方向は協会ではなく少女の家だ。あなたは向かい風になり顔に当たる雪と悪戦苦闘しながらも、何とか目的地に到着した。
体に積もった雪を叩き落としながらソリを降りる。その時、窓に貼りつけてある一枚の紙に気づいた。
『サンタクロースさん、お疲れさま』
窓から子ども部屋を覗くと、二人の少女がぬいぐるみを横にクレヨンを手にしていた。
あなたは大袋を手に子ども部屋に入ろうとするが、協会の規定を思い出した。
『子どもに見られてはいけないこと』『リストにない子どもの家に行ってはならないこと』を。
あなたは迷った。このまま少女に会っていいものかと。
その時、部屋の中から声が聞こえた。
「サンタクロースはいるんだよ。今日、ホワイトクリスマスにしてくれたのもサンタさん。雪合戦がしたいって言ったから叶えてくれたんだ」
聞こえたのは少女の声だった。サンタクロースを信じて、窓にメッセージを貼りつけてくれていた。春の約束も覚えてくれていたのだ。
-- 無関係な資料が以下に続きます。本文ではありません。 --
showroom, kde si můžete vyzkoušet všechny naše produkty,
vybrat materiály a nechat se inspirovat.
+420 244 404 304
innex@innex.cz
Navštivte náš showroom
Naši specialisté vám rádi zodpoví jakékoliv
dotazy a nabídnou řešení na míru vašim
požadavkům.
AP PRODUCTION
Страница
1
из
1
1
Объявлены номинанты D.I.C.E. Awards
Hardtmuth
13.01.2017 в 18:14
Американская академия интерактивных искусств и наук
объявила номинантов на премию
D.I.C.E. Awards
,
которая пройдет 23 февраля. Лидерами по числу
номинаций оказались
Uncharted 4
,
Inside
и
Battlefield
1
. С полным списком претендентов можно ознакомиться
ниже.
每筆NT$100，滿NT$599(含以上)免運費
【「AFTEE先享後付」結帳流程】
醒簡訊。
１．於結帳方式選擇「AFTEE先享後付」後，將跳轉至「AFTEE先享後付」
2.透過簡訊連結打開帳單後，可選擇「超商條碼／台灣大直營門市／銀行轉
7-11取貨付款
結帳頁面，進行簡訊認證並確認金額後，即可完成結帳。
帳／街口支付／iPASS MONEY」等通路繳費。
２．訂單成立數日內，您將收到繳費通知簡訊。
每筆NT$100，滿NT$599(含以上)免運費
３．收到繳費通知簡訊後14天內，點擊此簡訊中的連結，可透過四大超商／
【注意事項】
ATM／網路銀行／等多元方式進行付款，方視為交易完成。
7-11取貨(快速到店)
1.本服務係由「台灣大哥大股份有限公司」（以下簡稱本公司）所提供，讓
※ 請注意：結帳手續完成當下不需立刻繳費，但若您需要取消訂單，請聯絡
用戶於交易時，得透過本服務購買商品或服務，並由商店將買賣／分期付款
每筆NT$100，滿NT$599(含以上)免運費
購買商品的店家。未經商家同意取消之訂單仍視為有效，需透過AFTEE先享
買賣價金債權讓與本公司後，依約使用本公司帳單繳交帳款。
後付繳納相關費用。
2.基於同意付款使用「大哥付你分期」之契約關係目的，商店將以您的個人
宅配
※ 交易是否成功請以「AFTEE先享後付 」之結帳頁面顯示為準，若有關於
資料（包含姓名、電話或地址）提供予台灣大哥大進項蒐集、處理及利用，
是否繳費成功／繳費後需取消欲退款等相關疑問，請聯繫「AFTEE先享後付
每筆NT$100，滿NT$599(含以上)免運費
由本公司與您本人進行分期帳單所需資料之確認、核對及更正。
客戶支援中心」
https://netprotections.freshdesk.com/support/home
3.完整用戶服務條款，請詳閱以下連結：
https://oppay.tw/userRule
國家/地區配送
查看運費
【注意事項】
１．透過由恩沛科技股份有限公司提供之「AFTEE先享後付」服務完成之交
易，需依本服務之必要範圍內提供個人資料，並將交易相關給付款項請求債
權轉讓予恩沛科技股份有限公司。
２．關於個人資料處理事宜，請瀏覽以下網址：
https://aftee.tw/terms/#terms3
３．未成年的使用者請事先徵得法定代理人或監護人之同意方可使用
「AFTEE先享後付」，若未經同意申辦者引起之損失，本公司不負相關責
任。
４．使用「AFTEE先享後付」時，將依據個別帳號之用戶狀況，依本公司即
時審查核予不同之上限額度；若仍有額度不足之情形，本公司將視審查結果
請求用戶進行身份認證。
「じゃあ、サンタクロースを呼んでみてよ。待っているのに来ないんだもん。私、眠くなってきたから寝る」
続けて聞こえてきたのは少女のお姉ちゃんだろう。もう一度覗くと少女のお姉ちゃんがベッドに潜りこむのが見えた。
その姿を見た時、あなたはいい案を思い浮かんだ。掌に魔法の力を凝縮させて振り撒く。
きらきらと七色に光る粒が家を包みこみ、中にいる少女に大きなあくびをさせた。睡魔に襲われた少女がベッドに潜りこむ。
あなたはそれを確認してから部屋に入った。部屋の奥には二足の靴下が飾ってある。
少女の靴下とお姉ちゃんの靴下だ。あなたはプレゼントの希望が入っているはずの靴下の中を探った。
中には『健康がほしい』『お姉ちゃんと一緒の時間がほしい』と書かれた紙があった。
去年は無理だったプレゼントも、今では与えてあげることが出来る。魔法を凝縮させたあなたはお姉ちゃんに近づくと、治癒を高める魔法をかけた。
これで来年のクリスマスも、二人一緒で迎えられるはず――
子犬のプレゼントはまだ出来ないので、魔法の大袋に手を入れてプレゼントを取り出した。今年は去年より、もっと大きな犬のぬいぐるみが二つ並んだ。
少女と言葉を交わさなくてもいい。本来のサンタクロースの使命は純真な子どもたちが望んだプレゼントを与えることだ。
ふと見ると、少女の小さな手がベッドから出ていた。指きりのかたちになっていた。
子犬をプレゼントできる魔法が使えるようになった時を想像しながら、あなたは少女と指きりをする。
「ねえ、もしかしてサンタクロースさん?」
不意に背後から聞こえた声に、あなたは振り向いた。薄く眼を開けた少女のお姉ちゃんがこちらを見ていた。
答えを返すことなく、微笑み返したあなたは外に出た。
そう、今年はこれでいいはずだ。
来年はきっと、リストに少女の家の住所があるに違いない。
今日はホワイトクリスマス――
あなたは明日から、サンタクロースの魔法を解いて現実世界へと戻る。
そして来年の聖夜も、純真な心を持った子どもたちのところへプレゼントを渡しに行くのだ。